Multiline regexp in matlab


Hey guys I am pretty new to using regexp. So please bear with me if some of my questions are very basic. I need to filter a large file for some data. A part of the data file looks like this

<abcd.....z>
    <xyz123....etc..etc/>
    <xyz123....etc..etc/>
    .
    .
    many more
    .
    <xyz123....etc..etc/>
</node>
<abcd.....z/>
<abcd.....z/>
<abcd.....z/>
<abcd.....z/>
<abcd.....z>
    <xyz123....etc..etc/>
</node>
<abcd.....z/>

and this pattern repeats multiple times.

My requirement is to get the first <abcd.....z> above </node> along with the data in between them ( i.e all <xyz123....etc..etc/>).

For e.g output 1:

<abcd.....z>
    <xyz123....etc..etc/>
    <xyz123....etc..etc/>
    .
    .
    many more
    .
    <xyz123....etc..etc/>

output 2:

<abcd.....z>
    <xyz123....etc..etc/>

I have used this positive look ahead operator

<abcd.*?>(?=</node>)

But the main problem with this is that the output includes <abcd.....z> which do not have <xyz123....etc..etc/> underneath them. i.e the output is as follows output 1:

<abcd.....z>
    <xyz123....etc..etc>
    <xyz123....etc..etc>
    .
    .
    many more
    .
    <xyz123....etc..etc>

output 2:

<abcd.....z/>
<abcd.....z/>
<abcd.....z/>
<abcd.....z/>
<abcd.....z>
    <xyz123....etc..etc>
</node>

If you notice in output 2 i do not need the first 4 <abcd.....z/>'s . I need only the last one ie. the output has to be

<abcd.....z>
    <xyz123....etc..etc>

Again sorry for the long post and hope someone can help me out here!!

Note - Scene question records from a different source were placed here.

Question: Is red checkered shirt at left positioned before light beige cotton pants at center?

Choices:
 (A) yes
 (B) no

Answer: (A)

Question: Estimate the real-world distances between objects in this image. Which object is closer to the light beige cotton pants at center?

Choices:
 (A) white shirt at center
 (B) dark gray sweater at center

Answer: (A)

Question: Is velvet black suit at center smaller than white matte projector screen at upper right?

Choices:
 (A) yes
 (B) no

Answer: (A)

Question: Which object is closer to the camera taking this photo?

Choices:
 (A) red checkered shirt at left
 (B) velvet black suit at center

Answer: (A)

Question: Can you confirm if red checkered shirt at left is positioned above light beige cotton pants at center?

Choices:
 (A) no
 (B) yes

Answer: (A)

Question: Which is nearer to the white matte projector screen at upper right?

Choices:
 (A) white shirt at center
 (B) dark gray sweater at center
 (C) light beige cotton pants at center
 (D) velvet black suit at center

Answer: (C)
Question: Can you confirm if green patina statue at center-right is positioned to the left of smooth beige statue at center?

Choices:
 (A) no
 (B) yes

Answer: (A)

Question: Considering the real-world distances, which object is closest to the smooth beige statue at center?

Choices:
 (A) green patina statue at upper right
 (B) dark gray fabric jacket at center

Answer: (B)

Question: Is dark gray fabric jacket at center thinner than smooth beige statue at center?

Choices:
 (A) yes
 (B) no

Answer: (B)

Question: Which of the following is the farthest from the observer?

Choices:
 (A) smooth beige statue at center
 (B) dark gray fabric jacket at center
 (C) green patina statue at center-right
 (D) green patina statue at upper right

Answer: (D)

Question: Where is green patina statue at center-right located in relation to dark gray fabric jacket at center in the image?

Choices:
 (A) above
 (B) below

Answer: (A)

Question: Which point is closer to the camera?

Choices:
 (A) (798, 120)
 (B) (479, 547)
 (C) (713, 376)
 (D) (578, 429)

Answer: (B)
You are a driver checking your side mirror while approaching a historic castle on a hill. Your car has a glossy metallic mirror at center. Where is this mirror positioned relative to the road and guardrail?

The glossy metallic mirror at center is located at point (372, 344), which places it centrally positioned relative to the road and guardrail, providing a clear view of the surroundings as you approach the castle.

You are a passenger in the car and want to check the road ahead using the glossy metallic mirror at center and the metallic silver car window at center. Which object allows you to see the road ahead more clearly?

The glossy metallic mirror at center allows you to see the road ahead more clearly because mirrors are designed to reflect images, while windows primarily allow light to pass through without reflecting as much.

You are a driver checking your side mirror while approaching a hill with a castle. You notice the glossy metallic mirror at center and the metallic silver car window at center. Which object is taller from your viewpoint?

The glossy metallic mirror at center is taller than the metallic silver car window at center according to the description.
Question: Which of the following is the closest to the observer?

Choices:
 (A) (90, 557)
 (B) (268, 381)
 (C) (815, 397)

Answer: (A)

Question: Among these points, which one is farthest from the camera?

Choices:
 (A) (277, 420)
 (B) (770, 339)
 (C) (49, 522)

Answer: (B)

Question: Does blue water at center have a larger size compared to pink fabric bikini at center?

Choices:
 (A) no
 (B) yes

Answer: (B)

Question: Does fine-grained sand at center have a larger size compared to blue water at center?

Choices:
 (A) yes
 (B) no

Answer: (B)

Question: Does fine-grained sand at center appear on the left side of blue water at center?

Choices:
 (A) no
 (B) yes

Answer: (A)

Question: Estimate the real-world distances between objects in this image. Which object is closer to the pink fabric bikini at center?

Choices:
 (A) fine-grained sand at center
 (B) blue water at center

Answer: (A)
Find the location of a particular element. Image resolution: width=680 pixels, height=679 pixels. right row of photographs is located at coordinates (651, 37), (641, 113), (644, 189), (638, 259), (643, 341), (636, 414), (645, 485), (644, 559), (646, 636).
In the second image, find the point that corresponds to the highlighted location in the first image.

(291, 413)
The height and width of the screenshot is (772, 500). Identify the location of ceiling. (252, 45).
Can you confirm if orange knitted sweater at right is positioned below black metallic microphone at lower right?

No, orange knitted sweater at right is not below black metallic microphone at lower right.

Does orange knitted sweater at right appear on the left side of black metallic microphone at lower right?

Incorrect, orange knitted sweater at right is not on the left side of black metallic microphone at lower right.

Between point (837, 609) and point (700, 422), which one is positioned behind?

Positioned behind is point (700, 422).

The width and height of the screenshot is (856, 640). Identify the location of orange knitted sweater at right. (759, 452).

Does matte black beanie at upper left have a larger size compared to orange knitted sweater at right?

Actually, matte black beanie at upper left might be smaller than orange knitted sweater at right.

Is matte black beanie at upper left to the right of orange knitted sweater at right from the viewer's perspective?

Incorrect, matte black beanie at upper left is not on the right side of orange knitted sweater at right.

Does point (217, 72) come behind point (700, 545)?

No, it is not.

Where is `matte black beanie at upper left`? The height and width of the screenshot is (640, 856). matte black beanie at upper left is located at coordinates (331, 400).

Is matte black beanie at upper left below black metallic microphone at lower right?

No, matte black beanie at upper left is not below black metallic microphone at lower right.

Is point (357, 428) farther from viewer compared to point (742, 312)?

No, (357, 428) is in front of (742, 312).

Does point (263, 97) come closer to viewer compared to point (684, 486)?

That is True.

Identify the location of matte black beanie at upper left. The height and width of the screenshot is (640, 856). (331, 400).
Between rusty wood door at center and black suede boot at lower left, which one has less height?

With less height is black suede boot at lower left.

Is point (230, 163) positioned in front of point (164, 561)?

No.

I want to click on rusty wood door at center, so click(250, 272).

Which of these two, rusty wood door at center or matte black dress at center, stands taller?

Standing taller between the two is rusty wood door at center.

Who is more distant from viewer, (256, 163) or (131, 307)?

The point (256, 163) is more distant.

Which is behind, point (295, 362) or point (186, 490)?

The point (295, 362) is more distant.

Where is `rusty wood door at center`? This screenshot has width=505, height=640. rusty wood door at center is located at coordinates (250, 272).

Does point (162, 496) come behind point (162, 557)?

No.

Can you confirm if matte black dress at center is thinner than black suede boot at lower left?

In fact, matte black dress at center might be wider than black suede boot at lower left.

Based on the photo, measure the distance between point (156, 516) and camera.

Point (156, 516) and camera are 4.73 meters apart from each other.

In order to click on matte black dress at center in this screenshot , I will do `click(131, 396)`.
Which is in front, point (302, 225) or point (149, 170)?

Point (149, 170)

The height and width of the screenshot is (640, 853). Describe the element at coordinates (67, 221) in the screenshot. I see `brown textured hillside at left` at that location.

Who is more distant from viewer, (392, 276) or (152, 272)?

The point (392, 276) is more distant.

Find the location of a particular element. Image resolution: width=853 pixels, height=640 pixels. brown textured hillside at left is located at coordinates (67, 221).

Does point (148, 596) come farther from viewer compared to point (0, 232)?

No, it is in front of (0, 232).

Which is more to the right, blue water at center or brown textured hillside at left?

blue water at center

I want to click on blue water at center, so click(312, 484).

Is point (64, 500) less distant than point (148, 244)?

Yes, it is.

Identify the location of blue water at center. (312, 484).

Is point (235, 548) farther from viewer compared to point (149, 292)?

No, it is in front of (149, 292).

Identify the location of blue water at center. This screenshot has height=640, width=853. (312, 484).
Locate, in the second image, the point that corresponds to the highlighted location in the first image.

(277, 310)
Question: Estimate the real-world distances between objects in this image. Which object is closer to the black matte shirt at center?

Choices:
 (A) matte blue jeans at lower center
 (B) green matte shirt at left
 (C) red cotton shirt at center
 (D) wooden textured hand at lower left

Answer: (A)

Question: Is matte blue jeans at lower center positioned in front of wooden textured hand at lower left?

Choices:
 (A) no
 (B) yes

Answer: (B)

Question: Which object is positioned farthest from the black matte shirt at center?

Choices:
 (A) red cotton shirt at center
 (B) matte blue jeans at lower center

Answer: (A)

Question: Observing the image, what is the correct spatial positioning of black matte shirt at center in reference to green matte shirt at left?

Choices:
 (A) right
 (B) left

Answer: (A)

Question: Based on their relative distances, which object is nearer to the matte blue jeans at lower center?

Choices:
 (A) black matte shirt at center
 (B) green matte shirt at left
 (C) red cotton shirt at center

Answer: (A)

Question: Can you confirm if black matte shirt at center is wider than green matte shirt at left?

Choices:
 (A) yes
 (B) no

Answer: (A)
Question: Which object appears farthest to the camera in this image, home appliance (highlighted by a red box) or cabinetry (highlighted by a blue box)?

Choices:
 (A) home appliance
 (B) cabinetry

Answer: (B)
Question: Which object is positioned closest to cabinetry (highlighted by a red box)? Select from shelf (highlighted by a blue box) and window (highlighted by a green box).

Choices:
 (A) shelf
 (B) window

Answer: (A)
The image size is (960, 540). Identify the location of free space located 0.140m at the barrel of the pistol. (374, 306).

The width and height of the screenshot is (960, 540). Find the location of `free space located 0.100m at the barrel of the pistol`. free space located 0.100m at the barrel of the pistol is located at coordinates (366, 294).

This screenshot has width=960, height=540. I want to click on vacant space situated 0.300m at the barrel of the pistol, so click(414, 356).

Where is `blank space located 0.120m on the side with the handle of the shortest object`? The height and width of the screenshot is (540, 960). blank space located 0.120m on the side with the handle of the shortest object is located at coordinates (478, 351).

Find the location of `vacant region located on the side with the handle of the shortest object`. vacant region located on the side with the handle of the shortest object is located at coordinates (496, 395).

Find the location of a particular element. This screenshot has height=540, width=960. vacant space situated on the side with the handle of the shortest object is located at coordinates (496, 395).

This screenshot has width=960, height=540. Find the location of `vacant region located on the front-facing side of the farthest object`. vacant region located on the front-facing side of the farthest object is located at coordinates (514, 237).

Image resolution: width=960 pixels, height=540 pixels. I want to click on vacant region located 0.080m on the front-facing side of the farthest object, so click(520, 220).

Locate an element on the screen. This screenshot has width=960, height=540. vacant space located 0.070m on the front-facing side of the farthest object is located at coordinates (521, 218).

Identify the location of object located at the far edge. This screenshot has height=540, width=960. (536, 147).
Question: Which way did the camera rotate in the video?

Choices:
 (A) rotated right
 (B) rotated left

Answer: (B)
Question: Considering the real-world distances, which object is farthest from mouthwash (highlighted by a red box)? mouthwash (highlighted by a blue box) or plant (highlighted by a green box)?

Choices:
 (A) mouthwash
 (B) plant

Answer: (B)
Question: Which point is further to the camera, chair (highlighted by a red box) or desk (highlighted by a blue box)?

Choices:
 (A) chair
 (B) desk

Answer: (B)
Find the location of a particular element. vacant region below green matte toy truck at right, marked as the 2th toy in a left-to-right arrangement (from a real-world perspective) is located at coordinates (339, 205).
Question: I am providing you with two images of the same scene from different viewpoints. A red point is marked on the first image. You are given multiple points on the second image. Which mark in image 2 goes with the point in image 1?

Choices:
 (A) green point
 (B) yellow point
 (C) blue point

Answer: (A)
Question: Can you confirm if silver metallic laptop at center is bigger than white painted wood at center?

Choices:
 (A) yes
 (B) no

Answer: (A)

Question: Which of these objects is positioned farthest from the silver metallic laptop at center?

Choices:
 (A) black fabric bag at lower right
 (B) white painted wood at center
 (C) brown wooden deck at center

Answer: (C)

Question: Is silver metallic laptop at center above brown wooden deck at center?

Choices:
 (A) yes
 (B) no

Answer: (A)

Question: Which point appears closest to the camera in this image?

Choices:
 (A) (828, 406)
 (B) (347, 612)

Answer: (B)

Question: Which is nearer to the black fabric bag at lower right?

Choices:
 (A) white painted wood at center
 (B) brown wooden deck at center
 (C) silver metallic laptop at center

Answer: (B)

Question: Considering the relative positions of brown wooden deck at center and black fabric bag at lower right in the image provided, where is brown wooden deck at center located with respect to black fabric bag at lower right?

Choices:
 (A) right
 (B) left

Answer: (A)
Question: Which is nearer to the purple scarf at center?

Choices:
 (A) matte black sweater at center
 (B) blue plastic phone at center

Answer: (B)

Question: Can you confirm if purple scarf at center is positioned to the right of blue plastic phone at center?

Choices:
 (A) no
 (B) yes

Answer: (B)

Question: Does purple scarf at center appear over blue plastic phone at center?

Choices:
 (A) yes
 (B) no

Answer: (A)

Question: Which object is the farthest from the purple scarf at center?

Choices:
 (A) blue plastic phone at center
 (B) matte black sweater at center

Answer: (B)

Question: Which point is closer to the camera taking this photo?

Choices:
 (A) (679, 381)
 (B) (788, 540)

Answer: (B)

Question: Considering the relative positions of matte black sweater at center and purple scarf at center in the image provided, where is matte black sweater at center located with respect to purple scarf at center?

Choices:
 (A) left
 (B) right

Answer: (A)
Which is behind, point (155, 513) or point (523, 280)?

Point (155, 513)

Thnaks to @digitalLink i have the right expression.
It is (<abcd\.*z>(.|\n)*?)(?=<\/node>)

This works fine with online tools like regexr and regexp101. I noticed that both tools use a g-modifier (global modifier) at the end of the reg expression. I understand that /g expression flag reatins the index of the last match, allowing iterative searches.

Is this possible in matlab? Do I have to use g-modifier explicitly in matlab? What is the equivalent expression flag in matlab

Could someone please help me out here. I am new to matlab and not able to figure out this!!


Solution

  • I think this Regex expression may be what you're looking for. Let me know how it works.

    "(<abcd\.*z>(.|\n)*?)(?=<\/node>)"
    

    Make sure to include the multiline flag.

    Test it here: http://regexr.com/3c0aj